# New guy from Mississippi



## Davebcrzy (Mar 12, 2011)

Welcome to a fellow Mississppian. I am on the other end of the state in NW Mississippi, just south of Memphis. Good luck in your new addiction, beekeeping.

Dave


----------



## FANNBEE (Jun 19, 2007)

The MS Beekeepers Association has a web site at mshoneybee.org with some good information.
They are looking for members.


----------



## Broke-T (Jul 9, 2008)

Welcome to beesource. Hope you like your bees.

Johnny


----------



## djdup (Jul 5, 2012)

Thanks Dave

FANNBE, Thanks for the info. I will check it out.

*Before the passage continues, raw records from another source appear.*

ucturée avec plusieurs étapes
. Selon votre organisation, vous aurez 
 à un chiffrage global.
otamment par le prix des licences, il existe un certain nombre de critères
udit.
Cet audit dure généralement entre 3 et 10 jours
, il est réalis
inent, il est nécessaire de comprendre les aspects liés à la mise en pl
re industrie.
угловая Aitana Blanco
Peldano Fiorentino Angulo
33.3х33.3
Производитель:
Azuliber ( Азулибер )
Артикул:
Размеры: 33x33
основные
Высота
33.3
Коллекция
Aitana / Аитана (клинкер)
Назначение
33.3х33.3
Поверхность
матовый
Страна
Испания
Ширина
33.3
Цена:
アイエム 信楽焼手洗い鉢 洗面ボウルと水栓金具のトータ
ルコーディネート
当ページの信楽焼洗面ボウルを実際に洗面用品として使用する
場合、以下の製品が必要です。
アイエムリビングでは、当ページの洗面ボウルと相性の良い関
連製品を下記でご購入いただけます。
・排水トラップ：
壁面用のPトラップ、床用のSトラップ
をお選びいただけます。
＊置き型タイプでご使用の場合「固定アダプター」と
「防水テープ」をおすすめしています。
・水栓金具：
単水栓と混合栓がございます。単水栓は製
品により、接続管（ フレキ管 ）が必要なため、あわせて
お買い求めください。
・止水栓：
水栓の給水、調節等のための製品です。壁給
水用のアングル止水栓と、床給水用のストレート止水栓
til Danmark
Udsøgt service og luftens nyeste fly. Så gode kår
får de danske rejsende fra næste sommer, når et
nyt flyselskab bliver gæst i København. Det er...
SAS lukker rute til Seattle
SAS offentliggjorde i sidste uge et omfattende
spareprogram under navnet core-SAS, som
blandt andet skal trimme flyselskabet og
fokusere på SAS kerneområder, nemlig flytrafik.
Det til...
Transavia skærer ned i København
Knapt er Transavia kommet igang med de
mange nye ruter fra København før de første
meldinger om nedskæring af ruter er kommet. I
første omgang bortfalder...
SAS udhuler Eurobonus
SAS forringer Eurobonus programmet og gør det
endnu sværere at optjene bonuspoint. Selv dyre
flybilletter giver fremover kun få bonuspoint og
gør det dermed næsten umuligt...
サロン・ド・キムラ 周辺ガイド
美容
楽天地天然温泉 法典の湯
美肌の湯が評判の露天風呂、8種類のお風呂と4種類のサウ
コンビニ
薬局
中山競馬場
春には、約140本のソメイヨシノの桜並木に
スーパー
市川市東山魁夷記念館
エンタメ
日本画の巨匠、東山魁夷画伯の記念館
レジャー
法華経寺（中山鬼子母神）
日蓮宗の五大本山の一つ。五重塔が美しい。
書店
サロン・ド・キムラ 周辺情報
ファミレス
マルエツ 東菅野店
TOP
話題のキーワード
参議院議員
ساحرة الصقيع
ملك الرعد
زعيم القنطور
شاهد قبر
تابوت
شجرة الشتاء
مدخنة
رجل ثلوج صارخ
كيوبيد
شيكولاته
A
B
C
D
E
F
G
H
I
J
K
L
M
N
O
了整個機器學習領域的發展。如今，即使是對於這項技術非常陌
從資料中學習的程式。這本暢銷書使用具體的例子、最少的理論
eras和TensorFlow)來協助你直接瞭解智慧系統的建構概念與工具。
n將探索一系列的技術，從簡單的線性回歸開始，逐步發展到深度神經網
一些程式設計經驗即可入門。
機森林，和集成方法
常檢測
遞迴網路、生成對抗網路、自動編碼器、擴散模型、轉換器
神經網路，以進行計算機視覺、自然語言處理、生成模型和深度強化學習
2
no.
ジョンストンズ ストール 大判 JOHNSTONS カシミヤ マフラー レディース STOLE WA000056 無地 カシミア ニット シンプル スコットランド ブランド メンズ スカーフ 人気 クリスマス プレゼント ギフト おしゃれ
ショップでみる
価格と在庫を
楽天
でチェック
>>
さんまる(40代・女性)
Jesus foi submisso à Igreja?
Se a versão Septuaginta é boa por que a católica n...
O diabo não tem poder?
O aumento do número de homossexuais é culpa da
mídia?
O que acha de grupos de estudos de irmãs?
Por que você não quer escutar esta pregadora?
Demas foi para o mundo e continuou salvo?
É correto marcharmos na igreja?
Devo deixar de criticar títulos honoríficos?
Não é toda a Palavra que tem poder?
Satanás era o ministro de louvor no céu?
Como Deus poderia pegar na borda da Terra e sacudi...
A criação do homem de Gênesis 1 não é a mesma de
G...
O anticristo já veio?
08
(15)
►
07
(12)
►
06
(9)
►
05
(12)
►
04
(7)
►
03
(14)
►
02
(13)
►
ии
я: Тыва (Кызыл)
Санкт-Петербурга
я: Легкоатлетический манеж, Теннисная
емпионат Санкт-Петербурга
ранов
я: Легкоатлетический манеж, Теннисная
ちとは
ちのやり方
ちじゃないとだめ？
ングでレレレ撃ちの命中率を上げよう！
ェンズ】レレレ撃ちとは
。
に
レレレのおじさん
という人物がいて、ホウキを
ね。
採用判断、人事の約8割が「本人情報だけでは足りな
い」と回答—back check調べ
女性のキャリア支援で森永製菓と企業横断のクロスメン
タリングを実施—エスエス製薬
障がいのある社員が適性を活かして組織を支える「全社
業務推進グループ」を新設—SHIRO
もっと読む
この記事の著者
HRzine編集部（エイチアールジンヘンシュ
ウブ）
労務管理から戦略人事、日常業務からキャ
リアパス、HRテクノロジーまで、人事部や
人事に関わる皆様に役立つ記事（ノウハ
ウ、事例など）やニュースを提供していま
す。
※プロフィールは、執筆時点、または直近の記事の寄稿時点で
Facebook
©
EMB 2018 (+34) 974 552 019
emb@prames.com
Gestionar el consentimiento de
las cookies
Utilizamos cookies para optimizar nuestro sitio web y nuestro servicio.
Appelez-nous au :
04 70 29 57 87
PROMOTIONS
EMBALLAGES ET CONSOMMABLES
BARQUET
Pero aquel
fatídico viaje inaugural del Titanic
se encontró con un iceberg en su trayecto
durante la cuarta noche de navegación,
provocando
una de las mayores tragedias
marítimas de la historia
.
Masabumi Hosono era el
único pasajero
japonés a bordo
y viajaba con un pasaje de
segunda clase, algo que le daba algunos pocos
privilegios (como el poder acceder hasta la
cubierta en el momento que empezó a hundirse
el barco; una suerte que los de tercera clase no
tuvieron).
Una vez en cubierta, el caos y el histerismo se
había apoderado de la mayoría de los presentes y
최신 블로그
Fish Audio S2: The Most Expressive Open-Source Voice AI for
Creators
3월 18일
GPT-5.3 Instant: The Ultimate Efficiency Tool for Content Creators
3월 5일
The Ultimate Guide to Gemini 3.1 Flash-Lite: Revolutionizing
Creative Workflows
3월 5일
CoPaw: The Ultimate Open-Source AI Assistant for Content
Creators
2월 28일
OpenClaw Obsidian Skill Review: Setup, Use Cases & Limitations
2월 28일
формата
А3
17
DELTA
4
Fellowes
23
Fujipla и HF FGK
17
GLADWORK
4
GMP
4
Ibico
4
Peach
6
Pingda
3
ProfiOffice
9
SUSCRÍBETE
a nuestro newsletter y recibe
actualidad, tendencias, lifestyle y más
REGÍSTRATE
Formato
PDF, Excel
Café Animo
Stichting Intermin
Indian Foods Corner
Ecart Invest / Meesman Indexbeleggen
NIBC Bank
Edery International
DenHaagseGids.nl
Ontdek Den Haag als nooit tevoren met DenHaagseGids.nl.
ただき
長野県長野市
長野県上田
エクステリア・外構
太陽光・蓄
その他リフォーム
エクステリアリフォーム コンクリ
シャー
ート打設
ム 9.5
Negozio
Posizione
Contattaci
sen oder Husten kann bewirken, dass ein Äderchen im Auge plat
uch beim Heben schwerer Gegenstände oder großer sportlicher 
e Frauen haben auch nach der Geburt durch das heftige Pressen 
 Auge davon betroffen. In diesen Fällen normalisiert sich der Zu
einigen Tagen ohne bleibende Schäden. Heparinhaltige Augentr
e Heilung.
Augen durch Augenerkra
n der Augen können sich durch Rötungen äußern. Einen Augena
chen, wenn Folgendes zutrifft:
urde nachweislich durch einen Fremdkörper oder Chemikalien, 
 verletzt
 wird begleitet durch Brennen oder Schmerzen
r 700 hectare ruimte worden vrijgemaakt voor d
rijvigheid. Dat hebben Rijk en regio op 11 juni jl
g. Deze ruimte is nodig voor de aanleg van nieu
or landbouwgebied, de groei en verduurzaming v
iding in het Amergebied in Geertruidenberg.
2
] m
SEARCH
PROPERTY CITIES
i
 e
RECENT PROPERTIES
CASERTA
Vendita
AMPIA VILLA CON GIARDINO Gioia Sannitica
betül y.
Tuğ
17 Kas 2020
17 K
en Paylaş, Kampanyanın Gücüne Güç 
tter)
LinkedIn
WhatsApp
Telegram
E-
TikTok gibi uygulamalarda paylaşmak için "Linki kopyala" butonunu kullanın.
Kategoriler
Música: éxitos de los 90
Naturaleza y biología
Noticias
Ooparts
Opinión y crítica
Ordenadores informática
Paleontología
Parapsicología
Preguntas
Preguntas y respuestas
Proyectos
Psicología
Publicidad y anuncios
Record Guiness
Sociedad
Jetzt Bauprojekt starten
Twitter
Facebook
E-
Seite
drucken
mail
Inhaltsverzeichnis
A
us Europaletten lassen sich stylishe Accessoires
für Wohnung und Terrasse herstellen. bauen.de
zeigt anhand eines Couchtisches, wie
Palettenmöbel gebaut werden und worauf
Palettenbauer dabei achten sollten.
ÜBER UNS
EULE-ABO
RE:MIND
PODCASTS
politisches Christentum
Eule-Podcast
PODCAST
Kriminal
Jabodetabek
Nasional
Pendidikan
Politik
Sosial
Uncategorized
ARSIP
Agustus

Thanks Broke-T I do like my bees they are very interesting and entertaining. I am already planing on getting more in the spring.


----------



## AmericasBeekeeper (Jan 24, 2010)

Welcome DJ!


----------



## New Ky Beekeeper (Jun 27, 2011)

Welcome Friend. There is always something to learn about bees.....


----------



## chip.gotro (Apr 29, 2012)

welcome. your in the right place,great people,unlimited info.


----------



## Specialkayme (Sep 4, 2005)

Welcome to the site!


----------



## FANNBEE (Jun 19, 2007)

I forgot to ask, but are you related to Marcel Ledbetter?


----------



## scdw43 (Aug 14, 2008)

Welcome


----------



## djdup (Jul 5, 2012)

FANNBEE said:


> I forgot to ask, but are you related to Marcel Ledbetter?


Haha....A Jerry Clower joke because I live in Liberty..No relation there FANNBEE. lol


----------



## tecrench (Jan 24, 2011)

Welcome!!


----------



## paintingpreacher (Jul 29, 2006)

Welcome! I too am at the other end of the state NE Miss. Located between Oxford and Tupelo. Hope you enjoy the bees as much as I do.


----------